ACNE MYTHS Dirty Skin Causes Acne.
Acne is not caused by dirt or uncleanliness, so you can stop blaming yourself. The bacteria that causes acne, p. acnes, is already on your skin, and proliferates in your pores when it feeds on excess oil. Washing your face twice a day is more than enough to reduce bacteria, remove surface oil and help exfoliate dead skin cells. To kill the acne-causing bacteria you need to target it in the pore with benzoyl peroxide.
An accompanying myth is that you can never wash your face too often. That's not true either. Excessive washing can in fact worsen your acne in a variety of ways. If skin is harshly stripped of its oil, your skin may compensate and produce more oil. Overzealous scrubbing can cause irritation, even tiny scratches and micro-tears in the skin, which open the gates to more infection and inflammation. And rubbing alcohol – don't try it – damages your moisture barrier, causing dryness and irritation.
ACNE MYTHS All Exfoliators Are Created Equal.

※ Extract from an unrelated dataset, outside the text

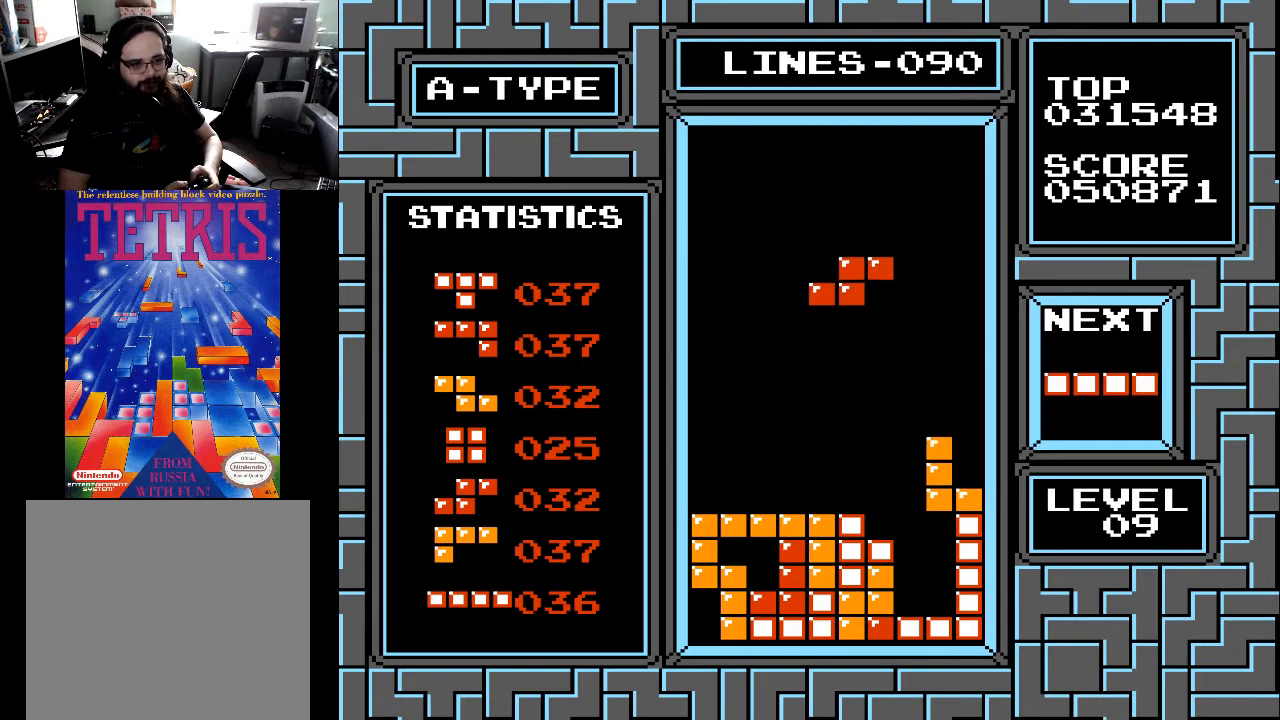
{"buttons": [], "right_stick": "center", "events": [[100, "X", "down"], [167, "DPAD_RIGHT", "down"], [200, "X", "up"], [233, "DPAD_RIGHT", "up"]]}
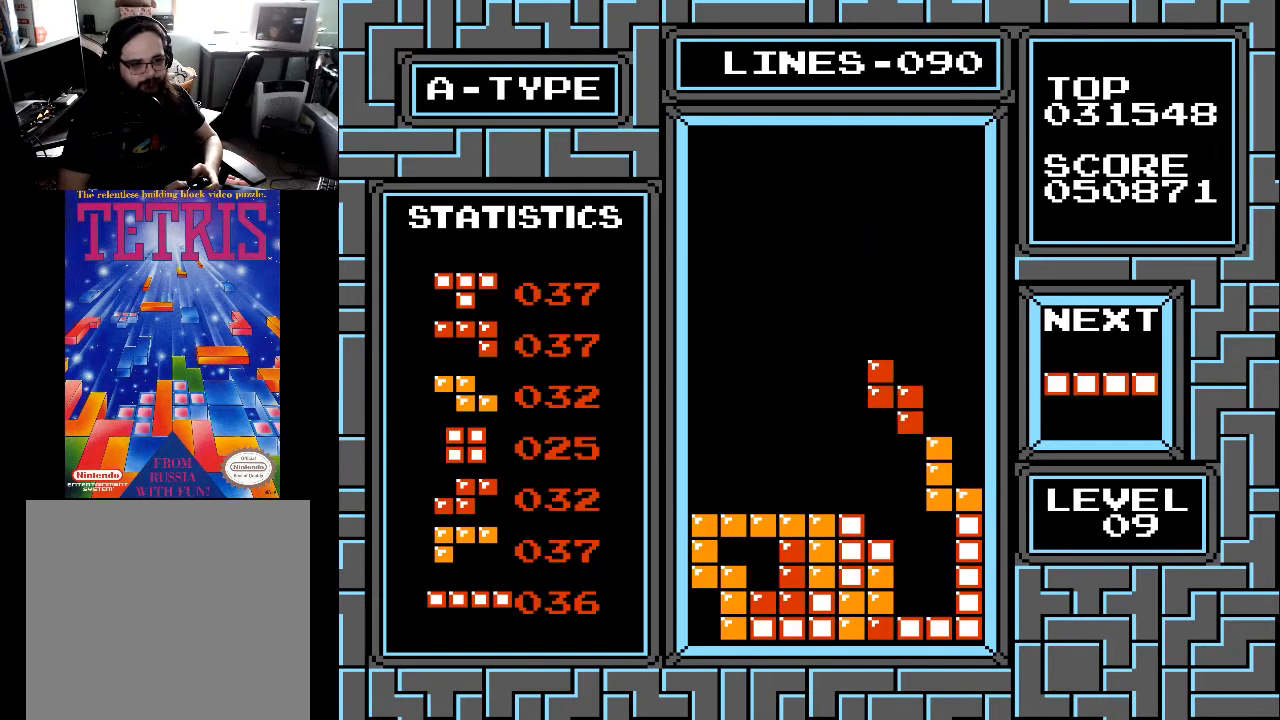
{"buttons": ["DPAD_DOWN"], "right_stick": "center", "events": [[233, "DPAD_DOWN", "down"]]}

In fact, all exfoliators are definitely NOT created equal, and it's crucial to understand the difference. A physical exfoliator, or scrub, uses mechanics to remove dead skin cells from your skin's surface. But often, facial scrubs use ground-up walnut or apricot pits to do the work, which can cause micro-tears in your skin, leaving it raw, irritated and open to infection. Proactiv+ uses smooth, small round beads to gently exfoliate acne impurities away from the skin.
Chemical exfoliators including glycolic acid and salicylic acid, cause dead skin cells to shed. But always be careful of the percentages they are used in, as they may be too irritating if not used in the appropriate amount in the formulation.
Proactiv+ uses a combination of gentle physical and chemical exfoliators to loosen and help slough off dead skin cells. The small round, physical exfoliating beads are built into the Proactiv+ facial cleanser. Chemical exfoliators such as glycolic acid and salicylic acid are in the facial cleanser and Complexion Perfecting Hydrator.
Exfoliation is such a vital step in controlling acne, which is why it's important not to assume all exfoliators do the same job in the same way. They don't.
ACNE MYTHS Chocolate and French Fries Cause Acne
This is probably the longest running acne myth out there. The fact is, greasy foods have little to no effect on acne. Think about it, just because you eat foods high in oil doesn't mean that oil can make its way from your intestines to your pores.
What you eat can affect your skin, however. There is research that links a high glycemic diet - meaning processed foods and simple sugars and carbohydrates like breads, chips that increase blood sugar and ultimately create insulin resistance – to breakouts. Hormones and antibiotics in dairy and meat can also trigger acne in some people as can high amounts of iodine found in seafood, seaweed or iodized salt.
Oh, and don't try to "flush" acne from the inside out by drinking more than the recommended eight glasses of water a day. There is no evidence linking water consumption to a reduction in acne.